Find each line in the records below that contains the word "then", and copy it out.

***** Provided data

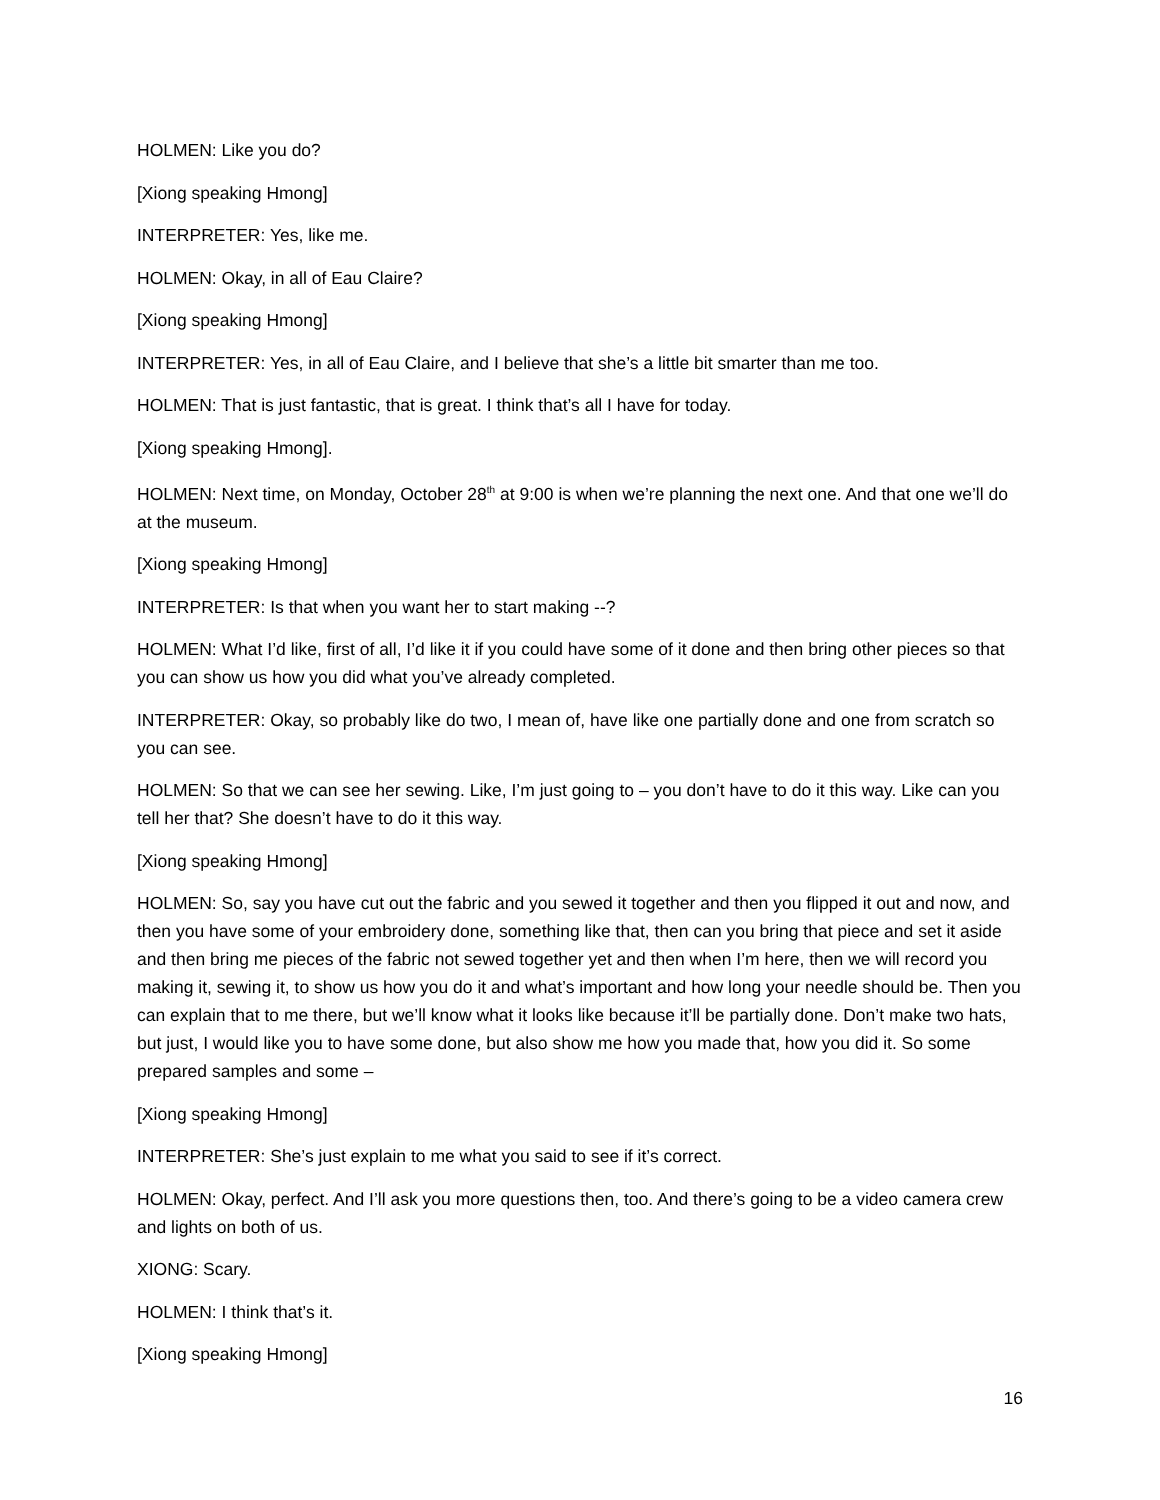HOLMEN: Like you do?
[Xiong speaking Hmong]
INTERPRETER: Yes, like me.
HOLMEN: Okay, in all of Eau Claire?
[Xiong speaking Hmong]
INTERPRETER: Yes, in all of Eau Claire, and I believe that she’s a little bit smarter than me too.
HOLMEN: That is just fantastic, that is great. I think that’s all I have for today.
[Xiong speaking Hmong].
HOLMEN: Next time, on Monday, October 28<sup>th</sup> at 9:00 is when we’re planning the next one. And that one we’ll do at the museum.
[Xiong speaking Hmong]
INTERPRETER: Is that when you want her to start making --?
HOLMEN: What I’d like, first of all, I’d like it if you could have some of it done and then bring other pieces so that you can show us how you did what you’ve already completed.
INTERPRETER: Okay, so probably like do two, I mean of, have like one partially done and one from scratch so you can see.
HOLMEN: So that we can see her sewing. Like, I’m just going to – you don’t have to do it this way. Like can you tell her that? She doesn’t have to do it this way.
[Xiong speaking Hmong]
HOLMEN: So, say you have cut out the fabric and you sewed it together and then you flipped it out and now, and then you have some of your embroidery done, something like that, then can you bring that piece and set it aside and then bring me pieces of the fabric not sewed together yet and then when I’m here, then we will record you making it, sewing it, to show us how you do it and what’s important and how long your needle should be. Then you can explain that to me there, but we’ll know what it looks like because it’ll be partially done. Don’t make two hats, but just, I would like you to have some done, but also show me how you made that, how you did it. So some prepared samples and some –
[Xiong speaking Hmong]
INTERPRETER: She’s just explain to me what you said to see if it’s correct.
HOLMEN: Okay, perfect. And I’ll ask you more questions then, too. And there’s going to be a video camera crew and lights on both of us.
XIONG: Scary.
HOLMEN: I think that’s it.
[Xiong speaking Hmong]
16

**********

→ Reply:
HOLMEN: What I’d like, first of all, I’d like it if you could have some of it done and then bring other pieces so that you can show us how you did what you’ve already completed.
HOLMEN: So, say you have cut out the fabric and you sewed it together and then you flipped it out and now, and then you have some of your embroidery done, something like that, then can you bring that piece and set it aside and then bring me pieces of the fabric not sewed together yet and then when I’m here, then we will record you making it, sewing it, to show us how you do it and what’s important and how long your needle should be. Then you can explain that to me there, but we’ll know what it looks like because it’ll be partially done. Don’t make two hats, but just, I would like you to have some done, but also show me how you made that, how you did it. So some prepared samples and some –
HOLMEN: Okay, perfect. And I’ll ask you more questions then, too. And there’s going to be a video camera crew and lights on both of us.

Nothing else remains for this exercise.